Pleas to End Earnings Guidance Haven't Taken—Yet
However, Apple will stop reporting quarterly unit-sales data.
Warren Buffett and Jamie Dimon have called on companies to discontinue quarterly earnings forecasts. So far, corporate America has balked at the idea, although Apple suggested on Thursday it may be listening.
The two men co-wrote an editorial in June in which they urged companies to abandon the practice of providing quarterly earnings guidance.
The same number of S&P 500 Index members issued guidance for adjusted earnings per share in their most recently completed quarter as they did for the same period in 2017—101 in total. Fewer companies—57 in 2018, vs. 61 in 2017—released guidance for GAAP earnings.
Dimon and Buffett wrote in the op-ed that the demand of meeting short-term earnings estimates has been partly to blame for the decline in the number of public companies in the United States. “Short-term-oriented capital markets have discouraged companies with a longer-term view from going public at all, depriving the economy of innovation and opportunity,” they said.
The editorial wasn’t the first time the two billionaire CEOs have taken up this fight. They were among a group of financial industry executives who issued a report in 2016 that sought to end the practice of giving short-term earnings forecasts.
There may be signs that the largest companies in the U.S. are growing tired with quarterly reporting in general.

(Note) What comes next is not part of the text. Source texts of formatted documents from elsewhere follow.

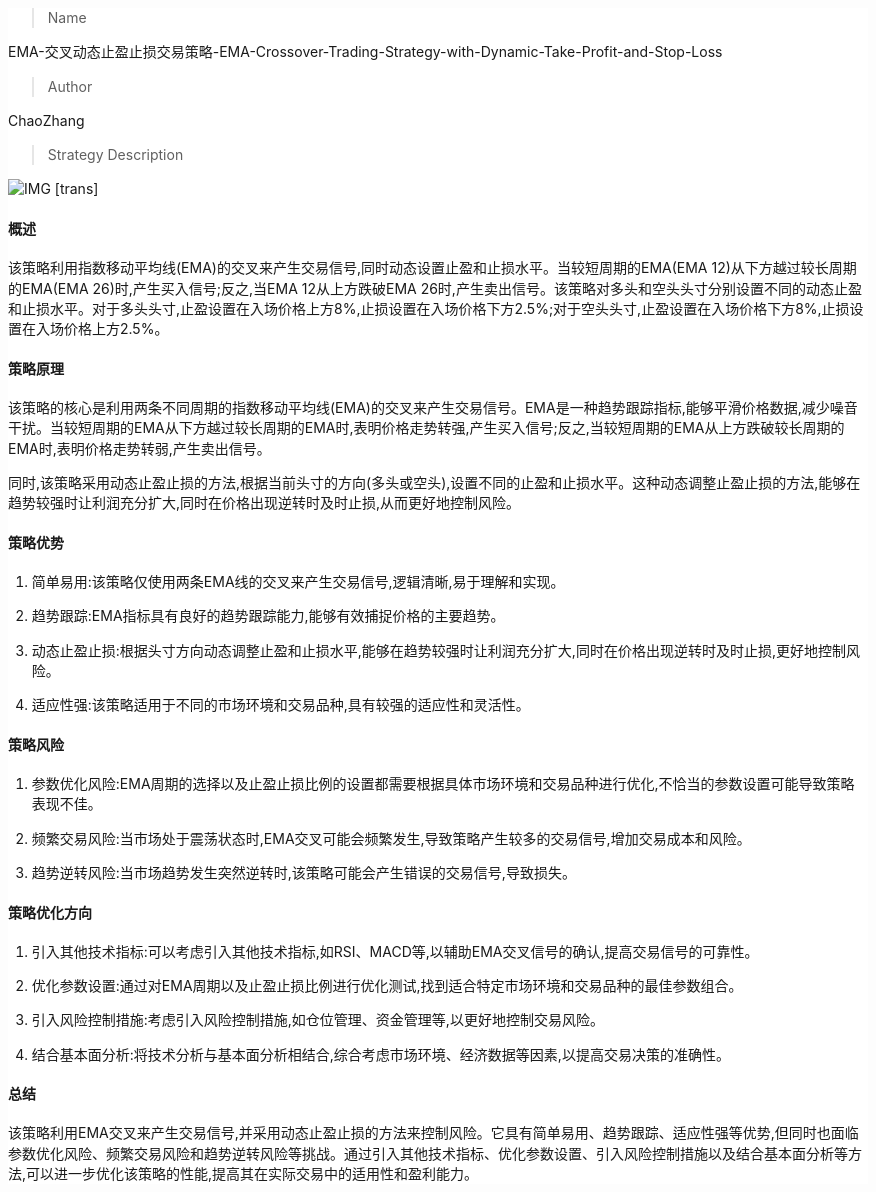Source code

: 
> Name

EMA-交叉动态止盈止损交易策略-EMA-Crossover-Trading-Strategy-with-Dynamic-Take-Profit-and-Stop-Loss

> Author

ChaoZhang

> Strategy Description

![IMG](https://www.fmz.com/upload/asset/15d45103b85794ffdf0.png)
[trans]
#### 概述

该策略利用指数移动平均线(EMA)的交叉来产生交易信号,同时动态设置止盈和止损水平。当较短周期的EMA(EMA 12)从下方越过较长周期的EMA(EMA 26)时,产生买入信号;反之,当EMA 12从上方跌破EMA 26时,产生卖出信号。该策略对多头和空头头寸分别设置不同的动态止盈和止损水平。对于多头头寸,止盈设置在入场价格上方8%,止损设置在入场价格下方2.5%;对于空头头寸,止盈设置在入场价格下方8%,止损设置在入场价格上方2.5%。

#### 策略原理

该策略的核心是利用两条不同周期的指数移动平均线(EMA)的交叉来产生交易信号。EMA是一种趋势跟踪指标,能够平滑价格数据,减少噪音干扰。当较短周期的EMA从下方越过较长周期的EMA时,表明价格走势转强,产生买入信号;反之,当较短周期的EMA从上方跌破较长周期的EMA时,表明价格走势转弱,产生卖出信号。

同时,该策略采用动态止盈止损的方法,根据当前头寸的方向(多头或空头),设置不同的止盈和止损水平。这种动态调整止盈止损的方法,能够在趋势较强时让利润充分扩大,同时在价格出现逆转时及时止损,从而更好地控制风险。

#### 策略优势

1. 简单易用:该策略仅使用两条EMA线的交叉来产生交易信号,逻辑清晰,易于理解和实现。

2. 趋势跟踪:EMA指标具有良好的趋势跟踪能力,能够有效捕捉价格的主要趋势。

3. 动态止盈止损:根据头寸方向动态调整止盈和止损水平,能够在趋势较强时让利润充分扩大,同时在价格出现逆转时及时止损,更好地控制风险。

4. 适应性强:该策略适用于不同的市场环境和交易品种,具有较强的适应性和灵活性。

#### 策略风险

1. 参数优化风险:EMA周期的选择以及止盈止损比例的设置都需要根据具体市场环境和交易品种进行优化,不恰当的参数设置可能导致策略表现不佳。

2. 频繁交易风险:当市场处于震荡状态时,EMA交叉可能会频繁发生,导致策略产生较多的交易信号,增加交易成本和风险。

3. 趋势逆转风险:当市场趋势发生突然逆转时,该策略可能会产生错误的交易信号,导致损失。

#### 策略优化方向

1. 引入其他技术指标:可以考虑引入其他技术指标,如RSI、MACD等,以辅助EMA交叉信号的确认,提高交易信号的可靠性。

2. 优化参数设置:通过对EMA周期以及止盈止损比例进行优化测试,找到适合特定市场环境和交易品种的最佳参数组合。

3. 引入风险控制措施:考虑引入风险控制措施,如仓位管理、资金管理等,以更好地控制交易风险。

4. 结合基本面分析:将技术分析与基本面分析相结合,综合考虑市场环境、经济数据等因素,以提高交易决策的准确性。

#### 总结

该策略利用EMA交叉来产生交易信号,并采用动态止盈止损的方法来控制风险。它具有简单易用、趋势跟踪、适应性强等优势,但同时也面临参数优化风险、频繁交易风险和趋势逆转风险等挑战。通过引入其他技术指标、优化参数设置、引入风险控制措施以及结合基本面分析等方法,可以进一步优化该策略的性能,提高其在实际交易中的适用性和盈利能力。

Recent entrants to the S&P 500 are eschewing the practice. Eleven companies in the index started trading after August 2014; only three of those provide quarterly earnings forecasts.
Apple Inc., which doesn’t provide profit guidance, announced on Thursday’s earnings call that it would stop reporting unit-sales data each quarter. That decision was met with some praise and much scorn from analysts who saw it as a way to draw attention away from a slowing smartphone market.
“As demonstrated by our financial performance in recent years, the number of units sold in any 90-day period is not necessarily representative of the underlying strength of our business,” CFO Luca Maestri said.